The researchers think these pain resistances are evolutionary adaptations. AITC and other irritants are present in roots, one of mole rats’ main food sources, so reduced sensitivity would be generally beneficial. Zoologist and team member Daniel Hart of the University of Pretoria in South Africa discovered that Highveld mole rats often share their burrows with an aggressive, venomous ant species, the Natal droptail. Experiments using venom from the ants showed that these mole rats were the only species resistant to it and that blocking NALCN abolished the resistance. “This is a fascinating dissection of the molecular machinery that senses noxious substances and how it evolved,” Grandl says.
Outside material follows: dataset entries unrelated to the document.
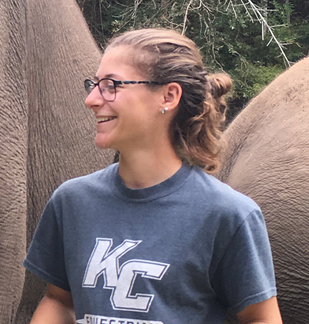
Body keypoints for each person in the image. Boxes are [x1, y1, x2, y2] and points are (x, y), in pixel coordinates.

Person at [25, 28, 283, 324]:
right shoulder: (71, 202)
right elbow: (60, 300)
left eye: (111, 85)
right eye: (94, 85)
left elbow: (260, 318)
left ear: (168, 95)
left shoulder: (230, 215)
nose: (92, 100)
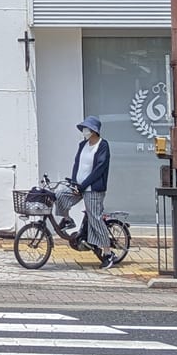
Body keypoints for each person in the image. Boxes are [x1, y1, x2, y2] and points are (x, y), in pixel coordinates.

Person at [54, 115, 114, 268]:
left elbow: (99, 170)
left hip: (93, 189)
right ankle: (67, 219)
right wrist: (75, 183)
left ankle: (107, 253)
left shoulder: (102, 146)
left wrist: (83, 186)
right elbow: (77, 164)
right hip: (79, 186)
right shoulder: (82, 145)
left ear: (94, 130)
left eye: (87, 128)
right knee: (60, 194)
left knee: (95, 218)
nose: (84, 131)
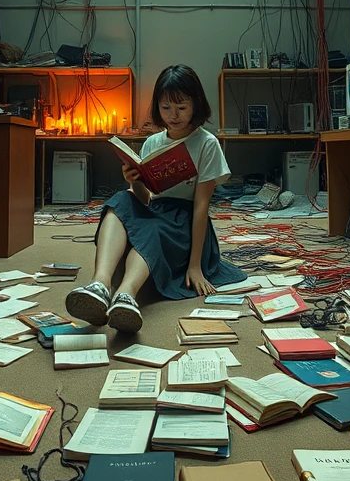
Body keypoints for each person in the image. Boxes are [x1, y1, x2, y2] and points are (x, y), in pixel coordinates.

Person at [65, 64, 247, 333]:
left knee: (151, 228)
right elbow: (146, 200)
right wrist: (134, 181)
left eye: (182, 107)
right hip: (157, 211)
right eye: (166, 108)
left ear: (196, 105)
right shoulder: (152, 143)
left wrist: (195, 266)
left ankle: (126, 294)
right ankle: (100, 285)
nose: (173, 115)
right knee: (120, 199)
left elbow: (201, 206)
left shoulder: (206, 143)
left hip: (185, 221)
The findings show that nature harbors more pain-perception mechanisms than previously appreciated. “The study suggests the response to noxious substances and the molecular basis controlling these are not as conserved as previously thought,” Davies says. “The results could have implications for our understanding of controlling pain.” Humans also possess the Nalcn gene so the implications for developing novel analgesics are fairly straightforward. “It’s the same gene we have, except it’s massively more expressed in the sensory neurons [of Highveld mole rats] than in any other species,” Lewin says. “It’s a standard procedure in the pharmaceutical industry to make a channel opener: a small molecule that would open the channel. And we’d predict that could have very powerful analgesic properties, because it would shut down pain receptors,” he explains. “With modern methods, we can really discover how evolution solved a problem.”